Unnamed: 0,Neighbourhoods,1st Most Common Venue,2nd Most Common Venue,3rd Most Common Venue,4th Most Common Venue,5th Most Common Venue,6th Most Common Venue,7th Most Common Venue,8th Most Common Venue,9th Most Common Venue,10th Most Common Venue
4,Bromley,Grocery Store,Park,Supermarket,Fast Food Restaurant,Pub,Bus Stop,Italian Restaurant,Coffee Shop,Train Station,Platform
9,Greenwich,Pub,Park,Garden,Grocery Store,Café,Turkish Restaurant,Scenic Lookout,Furniture / Home Store,French Restaurant,History Museum
29,Waltham Forest,Indian Restaurant,Supermarket,Grocery Store,Park,Pub,Sandwich Place,Fast Food Restaurant,Coffee Shop,Gym / Fitness Center,Café
30,Wandsworth,Pub,Coffee Shop,Café,Park,Pizza Place,Gym / Fitness Center,Supermarket,Thai Restaurant,Bakery,Gym


Given the target demographic of the hotel is tourist families, Bromley matches this demographic more than the other neighbourhoods.

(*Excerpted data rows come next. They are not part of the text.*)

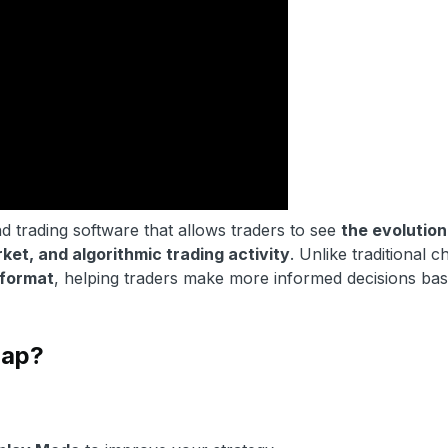
d trading software that allows traders to see
the evolution
rket, and algorithmic trading activity
. Unlike traditional c
format
, helping traders make more informed decisions ba
map?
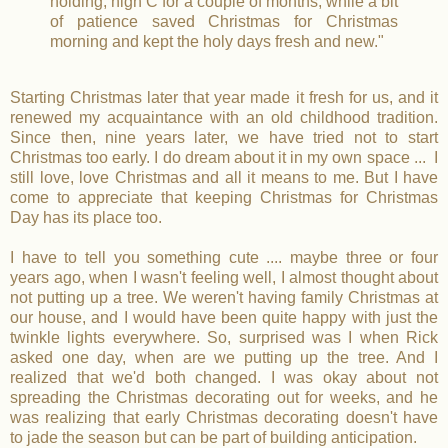
holding, high C for a couple of months, while a bit
of patience saved Christmas for Christmas
morning and kept the holy days fresh and new."
Starting Christmas later that year made it fresh for us, and it
renewed my acquaintance with an old childhood tradition.
Since then, nine years later, we have tried not to start
Christmas too early. I do dream about it in my own space ... I
still love, love Christmas and all it means to me. But I have
come to appreciate that keeping Christmas for Christmas
Day has its place too.
I have to tell you something cute .... maybe three or four
years ago, when I wasn't feeling well, I almost thought about
not putting up a tree. We weren't having family Christmas at
our house, and I would have been quite happy with just the
twinkle lights everywhere. So, surprised was I when Rick
asked one day, when are we putting up the tree. And I
realized that we'd both changed. I was okay about not
spreading the Christmas decorating out for weeks, and he
was realizing that early Christmas decorating doesn't have
to jade the season but can be part of building anticipation.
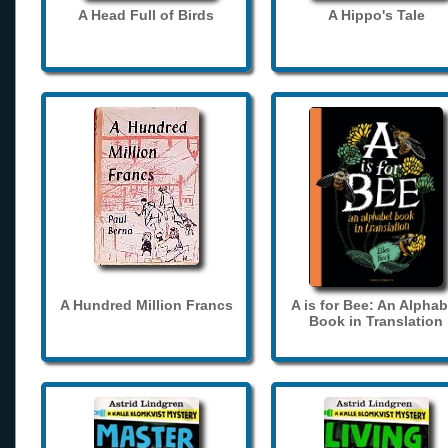
A Head Full of Birds
A Hippo's Tale
A Hundred Million Francs
A is for Bee: An Alphab
Book in Translation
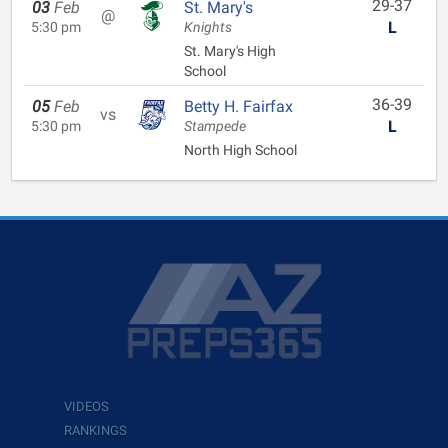
29-37
03
Feb
St. Mary's
@
L
5:30 pm
Knights
St. Mary's High
School
36-39
05
Feb
Betty H. Fairfax
vs
L
5:30 pm
Stampede
North High School
VIDEOS
RANKINGS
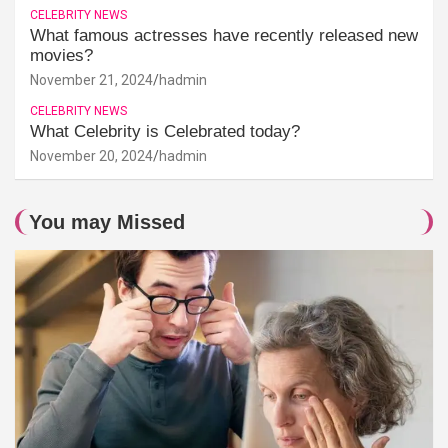
CELEBRITY NEWS
What famous actresses have recently released new
movies?
November 21, 2024
hadmin
CELEBRITY NEWS
What Celebrity is Celebrated today?
November 20, 2024
hadmin
You may Missed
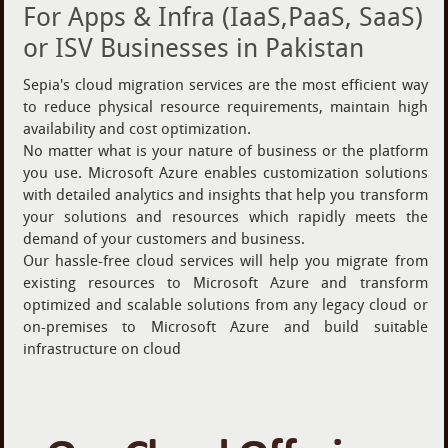
For Apps & Infra (IaaS,PaaS, SaaS)
or ISV Businesses in Pakistan
Sepia's cloud migration services are the most efficient way
to reduce physical resource requirements, maintain high
availability and cost optimization.
No matter what is your nature of business or the platform
you use. Microsoft Azure enables customization solutions
with detailed analytics and insights that help you transform
your solutions and resources which rapidly meets the
demand of your customers and business.
Our hassle-free cloud services will help you migrate from
existing resources to Microsoft Azure and transform
optimized and scalable solutions from any legacy cloud or
on-premises to Microsoft Azure and build suitable
infrastructure on cloud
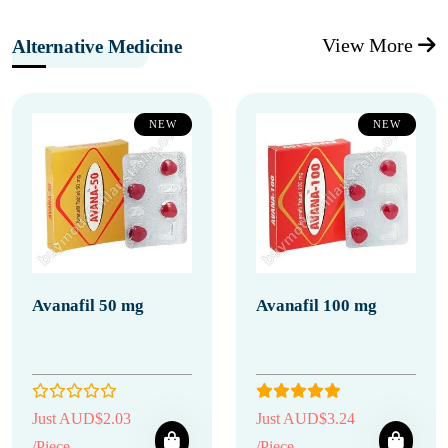
View More
Alternative Medicine
NEW
NEW
Avanafil 50 mg
Avanafil 100 mg
Just AUD$2.03
Just AUD$3.24
/Piece
/Piece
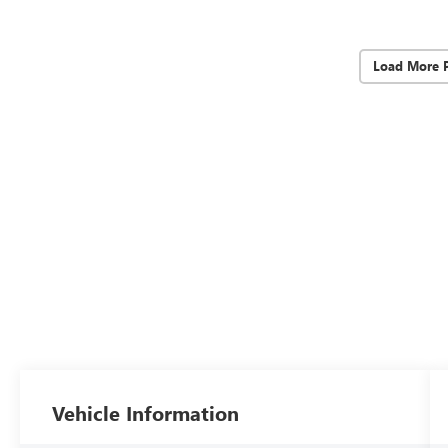
Load More 
Vehicle Information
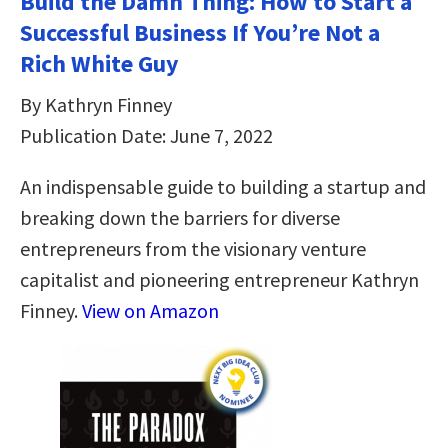
Build the Damn Thing: How to Start a
Successful Business If You’re Not a
Rich White Guy
By Kathryn Finney
Publication Date: June 7, 2022
An indispensable guide to building a startup and
breaking down the barriers for diverse
entrepreneurs from the visionary venture
capitalist and pioneering entrepreneur Kathryn
Finney.
View on Amazon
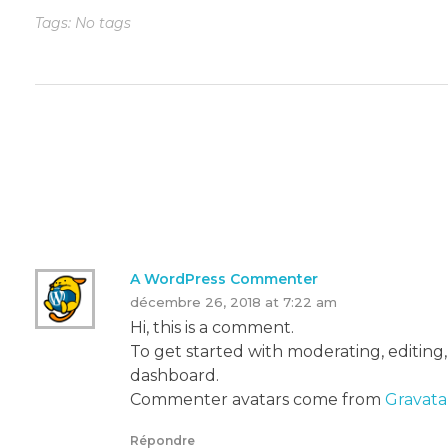
Tags: No tags
One Response
A WordPress Commenter
décembre 26, 2018 at 7:22 am
Hi, this is a comment.
To get started with moderating, editing
dashboard.
Commenter avatars come from
Gravata
Répondre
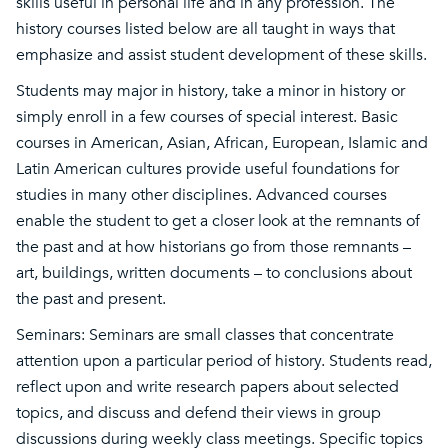
skills useful in personal life and in any profession. The
history courses listed below are all taught in ways that
emphasize and assist student development of these skills.
Students may major in history, take a minor in history or
simply enroll in a few courses of special interest. Basic
courses in American, Asian, African, European, Islamic and
Latin American cultures provide useful foundations for
studies in many other disciplines. Advanced courses
enable the student to get a closer look at the remnants of
the past and at how historians go from those remnants –
art, buildings, written documents – to conclusions about
the past and present.
Seminars: Seminars are small classes that concentrate
attention upon a particular period of history. Students read,
reflect upon and write research papers about selected
topics, and discuss and defend their views in group
discussions during weekly class meetings. Specific topics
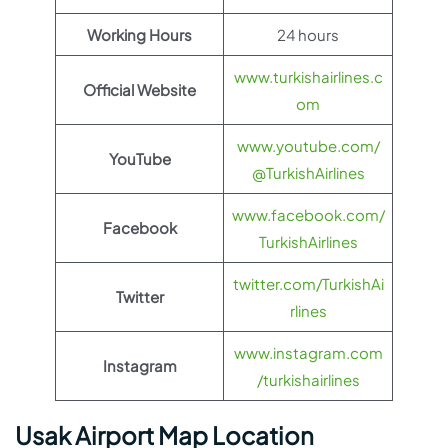
Working Hours
24 hours
www.turkishairlines.c
Official Website
om
www.youtube.com/
YouTube
@TurkishAirlines
www.facebook.com/
Facebook
TurkishAirlines
twitter.com/TurkishAi
Twitter
rlines
www.instagram.com
Instagram
/turkishairlines
Usak Airport Map Location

The presence of a train station and a bus stop in the neighbourhood would be an important factor for tourists. Furthermore, grocery stores and supermarkets are also more common in this neighbourhood than others. The restaurants in Bromley like Fast Food Restaurants and Italian Restaurants also cater more to the family demographic, compared to pubs and Turkish/French restaurants. Waltham Forest would be a close second in terms of shopping and restaurants, but Bromley has an added advantage of the train station and bus stop which would make travel easier for tourists and having a hotel close to both a station and a park would be a huge plus for the company.

# Bromley is the ideal location for the specified hotel in London.